Problem to solve: In the entries below, render the text from the line containing "Yeni İçerikler" through the line containing "(Babacığım, Merhamet Et!);", both included, as a JSON list of strings, with one string per line and blank lines omitted.

Extracted data:
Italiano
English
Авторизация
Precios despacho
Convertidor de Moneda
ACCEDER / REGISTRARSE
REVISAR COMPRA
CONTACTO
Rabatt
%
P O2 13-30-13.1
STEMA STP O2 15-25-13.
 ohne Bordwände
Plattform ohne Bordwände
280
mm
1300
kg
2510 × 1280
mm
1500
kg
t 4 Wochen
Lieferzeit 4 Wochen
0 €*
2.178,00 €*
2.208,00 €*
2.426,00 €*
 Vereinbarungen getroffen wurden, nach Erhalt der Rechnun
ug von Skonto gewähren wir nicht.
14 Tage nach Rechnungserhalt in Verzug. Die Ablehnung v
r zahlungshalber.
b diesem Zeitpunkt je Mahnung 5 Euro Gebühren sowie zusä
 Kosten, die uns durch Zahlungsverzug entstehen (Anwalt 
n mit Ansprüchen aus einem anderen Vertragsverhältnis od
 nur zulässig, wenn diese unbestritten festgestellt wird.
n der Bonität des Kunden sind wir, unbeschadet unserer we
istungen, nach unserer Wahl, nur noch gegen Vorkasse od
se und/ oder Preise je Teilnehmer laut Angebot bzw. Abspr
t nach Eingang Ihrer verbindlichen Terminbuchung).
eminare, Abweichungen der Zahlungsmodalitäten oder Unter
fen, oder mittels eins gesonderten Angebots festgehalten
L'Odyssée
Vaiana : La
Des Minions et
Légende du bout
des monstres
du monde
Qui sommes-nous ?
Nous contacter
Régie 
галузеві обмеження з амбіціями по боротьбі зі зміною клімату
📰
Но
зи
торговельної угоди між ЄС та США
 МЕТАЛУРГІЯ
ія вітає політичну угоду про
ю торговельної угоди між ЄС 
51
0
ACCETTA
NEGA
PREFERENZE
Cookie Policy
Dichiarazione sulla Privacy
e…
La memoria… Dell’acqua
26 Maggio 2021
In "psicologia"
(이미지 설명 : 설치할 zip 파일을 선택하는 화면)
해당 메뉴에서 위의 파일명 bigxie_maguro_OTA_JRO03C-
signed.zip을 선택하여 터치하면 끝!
* * *
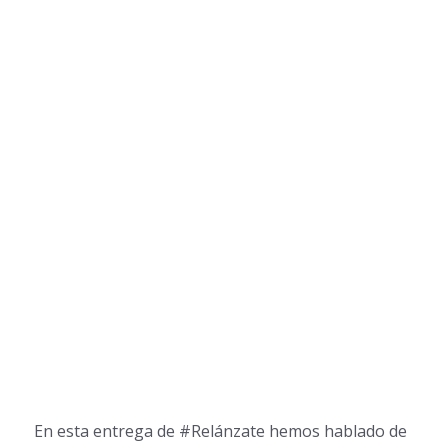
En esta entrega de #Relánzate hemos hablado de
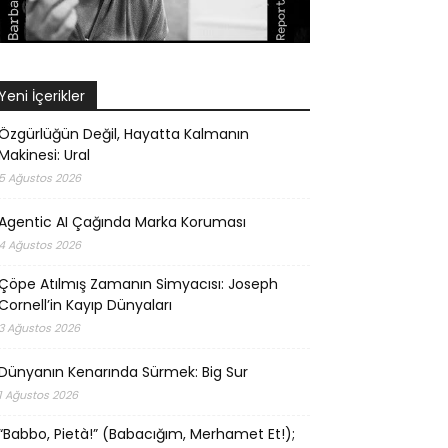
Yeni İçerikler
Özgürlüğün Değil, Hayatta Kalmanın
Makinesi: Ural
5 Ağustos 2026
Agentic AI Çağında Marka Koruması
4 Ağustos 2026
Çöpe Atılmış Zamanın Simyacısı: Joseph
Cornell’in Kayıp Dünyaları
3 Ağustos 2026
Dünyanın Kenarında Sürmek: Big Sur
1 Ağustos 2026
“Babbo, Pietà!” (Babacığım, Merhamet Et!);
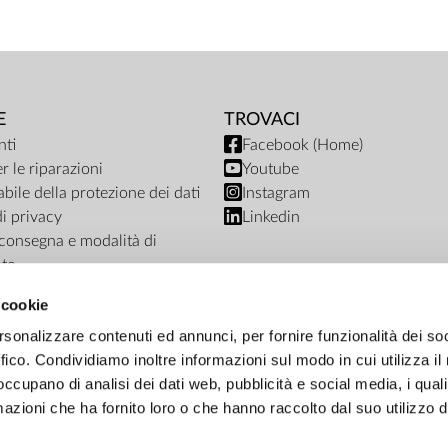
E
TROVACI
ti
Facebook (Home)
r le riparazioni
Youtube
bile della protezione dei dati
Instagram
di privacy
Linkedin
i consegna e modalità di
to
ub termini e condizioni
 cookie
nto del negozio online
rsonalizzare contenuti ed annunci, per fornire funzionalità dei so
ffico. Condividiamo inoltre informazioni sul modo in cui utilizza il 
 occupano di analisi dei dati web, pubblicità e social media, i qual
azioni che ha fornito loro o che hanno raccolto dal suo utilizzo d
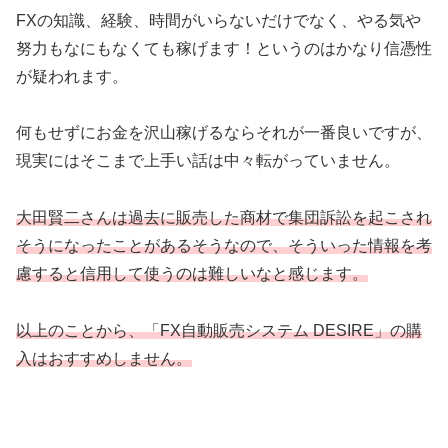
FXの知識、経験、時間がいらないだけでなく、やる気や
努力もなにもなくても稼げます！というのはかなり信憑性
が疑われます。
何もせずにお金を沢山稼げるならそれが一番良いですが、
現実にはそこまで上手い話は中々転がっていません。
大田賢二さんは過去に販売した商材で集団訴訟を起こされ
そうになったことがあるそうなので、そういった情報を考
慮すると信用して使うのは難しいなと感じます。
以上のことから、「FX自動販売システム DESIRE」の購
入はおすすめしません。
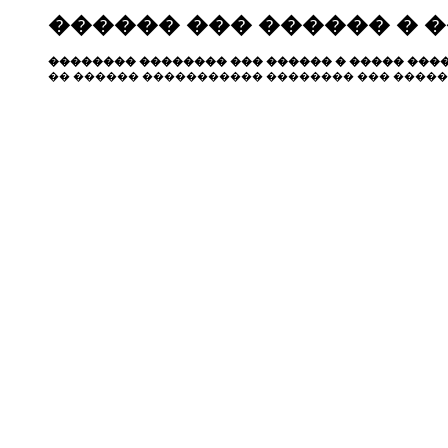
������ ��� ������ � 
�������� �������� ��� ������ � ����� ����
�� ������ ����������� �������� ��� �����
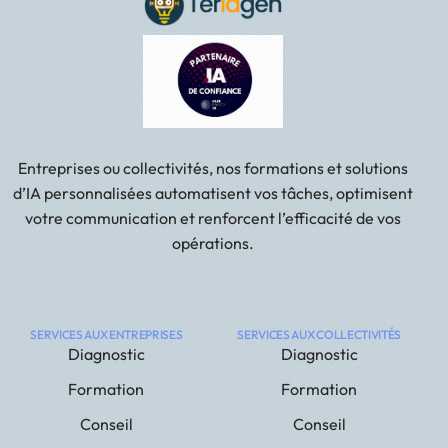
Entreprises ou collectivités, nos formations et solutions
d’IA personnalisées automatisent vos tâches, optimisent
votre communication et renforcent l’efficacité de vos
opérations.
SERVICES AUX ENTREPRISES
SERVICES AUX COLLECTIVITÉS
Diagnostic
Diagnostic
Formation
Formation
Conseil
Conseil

Problem solution:
[
  "Yeni İçerikler",
  "Özgürlüğün Değil, Hayatta Kalmanın",
  "Makinesi: Ural",
  "5 Ağustos 2026",
  "Agentic AI Çağında Marka Koruması",
  "4 Ağustos 2026",
  "Çöpe Atılmış Zamanın Simyacısı: Joseph",
  "Cornell’in Kayıp Dünyaları",
  "3 Ağustos 2026",
  "Dünyanın Kenarında Sürmek: Big Sur",
  "1 Ağustos 2026",
  "“Babbo, Pietà!” (Babacığım, Merhamet Et!);"
]